Mycobacterium bovis Bacillus Calmette-Guérin (BCG) is a mycobacterial species used primarily as a vaccine against tuberculosis, but recently it has also been used as a model for mycobacterial infection, for enhancing immunogenicity, and for host-pathogen interaction studies. Its immunogenic effect has been exploited by scientists to use it as immunotherapy for the treatment of non-muscle invasive bladder cancer and in skin diseases such as common warts and melanoma. The identification of BCG and its therapeutic dose monitoring is currently dependent on microscopy, culture, or nucleic acid amplification methods such as polymerase chain reaction. As these methods are cumbersome or require human skill, there exists a need for methods for rapid detection that are not operator dependent, easy to perform, and cost-effective. As such, Mycobacterial infections are chronic in nature and pose a diagnostic challenge to the treating physician.^[4] Technologies such as Raman spectroscopy, which is an optical and non-contact technology to identify large biological molecules such as lipids, peptides, and proteins in biological fluids in a non-invasive manner, have the potential to detect several of these biomarkers.

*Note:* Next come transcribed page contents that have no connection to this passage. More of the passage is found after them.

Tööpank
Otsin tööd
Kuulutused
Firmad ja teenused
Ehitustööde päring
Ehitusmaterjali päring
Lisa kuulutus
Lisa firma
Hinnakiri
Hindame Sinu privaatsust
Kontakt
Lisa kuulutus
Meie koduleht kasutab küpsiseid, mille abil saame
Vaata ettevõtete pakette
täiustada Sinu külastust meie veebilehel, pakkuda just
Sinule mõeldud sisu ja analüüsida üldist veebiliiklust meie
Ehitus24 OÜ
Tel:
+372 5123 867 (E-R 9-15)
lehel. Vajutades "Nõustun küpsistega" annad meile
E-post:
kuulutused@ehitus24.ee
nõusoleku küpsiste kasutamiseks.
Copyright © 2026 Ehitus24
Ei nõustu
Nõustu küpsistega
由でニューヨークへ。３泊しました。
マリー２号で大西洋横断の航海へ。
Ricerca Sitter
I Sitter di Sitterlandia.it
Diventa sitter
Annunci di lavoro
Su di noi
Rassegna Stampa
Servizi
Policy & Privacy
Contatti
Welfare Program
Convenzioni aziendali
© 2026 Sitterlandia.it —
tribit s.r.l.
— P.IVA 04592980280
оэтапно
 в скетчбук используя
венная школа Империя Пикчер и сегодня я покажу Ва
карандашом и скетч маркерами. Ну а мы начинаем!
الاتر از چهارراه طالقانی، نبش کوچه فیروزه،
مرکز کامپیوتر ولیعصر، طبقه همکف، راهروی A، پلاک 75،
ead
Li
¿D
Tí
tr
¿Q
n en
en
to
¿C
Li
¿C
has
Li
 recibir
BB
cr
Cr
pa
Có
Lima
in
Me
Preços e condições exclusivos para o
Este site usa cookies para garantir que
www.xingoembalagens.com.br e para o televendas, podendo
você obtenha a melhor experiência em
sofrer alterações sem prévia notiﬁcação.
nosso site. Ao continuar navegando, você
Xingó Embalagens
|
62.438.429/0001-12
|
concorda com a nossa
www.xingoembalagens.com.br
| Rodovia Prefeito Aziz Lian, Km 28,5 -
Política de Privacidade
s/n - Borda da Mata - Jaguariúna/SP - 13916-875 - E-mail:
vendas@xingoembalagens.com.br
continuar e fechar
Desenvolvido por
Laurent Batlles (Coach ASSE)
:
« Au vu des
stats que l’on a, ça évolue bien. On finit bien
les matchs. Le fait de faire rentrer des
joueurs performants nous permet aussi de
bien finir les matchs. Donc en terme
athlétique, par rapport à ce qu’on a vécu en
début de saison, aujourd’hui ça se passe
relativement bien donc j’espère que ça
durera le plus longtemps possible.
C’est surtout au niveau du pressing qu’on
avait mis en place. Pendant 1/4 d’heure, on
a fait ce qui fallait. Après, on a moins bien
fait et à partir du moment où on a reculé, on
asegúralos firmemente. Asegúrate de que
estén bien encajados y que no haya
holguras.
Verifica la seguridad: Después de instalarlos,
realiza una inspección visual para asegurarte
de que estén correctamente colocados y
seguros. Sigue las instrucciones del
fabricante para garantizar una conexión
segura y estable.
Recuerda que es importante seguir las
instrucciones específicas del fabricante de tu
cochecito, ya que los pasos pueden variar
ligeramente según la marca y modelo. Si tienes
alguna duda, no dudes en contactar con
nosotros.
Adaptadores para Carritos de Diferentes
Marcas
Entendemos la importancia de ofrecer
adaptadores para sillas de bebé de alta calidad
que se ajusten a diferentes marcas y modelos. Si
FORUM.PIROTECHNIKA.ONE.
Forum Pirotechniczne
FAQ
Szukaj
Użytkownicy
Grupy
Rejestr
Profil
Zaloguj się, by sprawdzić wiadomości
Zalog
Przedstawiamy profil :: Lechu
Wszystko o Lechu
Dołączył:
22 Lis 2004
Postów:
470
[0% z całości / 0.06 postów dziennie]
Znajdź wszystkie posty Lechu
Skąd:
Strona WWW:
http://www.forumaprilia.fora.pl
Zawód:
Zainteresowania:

Here, in a preliminary study, Mathew et al.,^[2] have studied freeze-dried BCG power routinely used for immunotherapy and marketed by Ms Cipla India (Onco BCG), reconstituted and the suspension was utilized in the Raman spectroscopy instrument setup (IndiRAM-CTR 300^®, Technos Instruments) which consisted of a 532 nm laser with a spectral range of 97–4097 cm⁻¹. A ×20 magnification lens was used to focus the laser onto the sample and to collect the scattered Raman signal. The authors have claimed that they found a characteristic peak in the 2849–2882 cm⁻¹ region. These peaks are considered to correspond to carbon–hydrogen stretching vibrations in long-chain MAs. After obtaining the results, the authors conclude that detection of MA by Raman spectroscopy is a promising technology that can be applied to biological specimens such as slit-skin smears, sputum, synovial fluid, fine-needle aspiration specimens, ascitic fluid, and other biofluids for rapid bedside diagnostics.

Although these conclusions and optimism of authors are based on the experiments they did only on the BCG strain, it would be worthwhile to expand this study to a larger number of clinical samples. Earlier, Raman spectroscopic studies have shown finer differences in the arrangement of two closely related mycobacterial strains, such as Mycobacterium indicus pranii and Mycobacterium intracellulare.^[5] Such differences are found mainly in the functional groups, such as the methoxy and keto groups of MA, as mentioned above.^[3] Therefore, care should be taken to include a larger sample size and a representative number of various species and even lineages of Mycobacterium to validate these claims that Ram spectroscopy can be used for the diagnosis of human tuberculosis.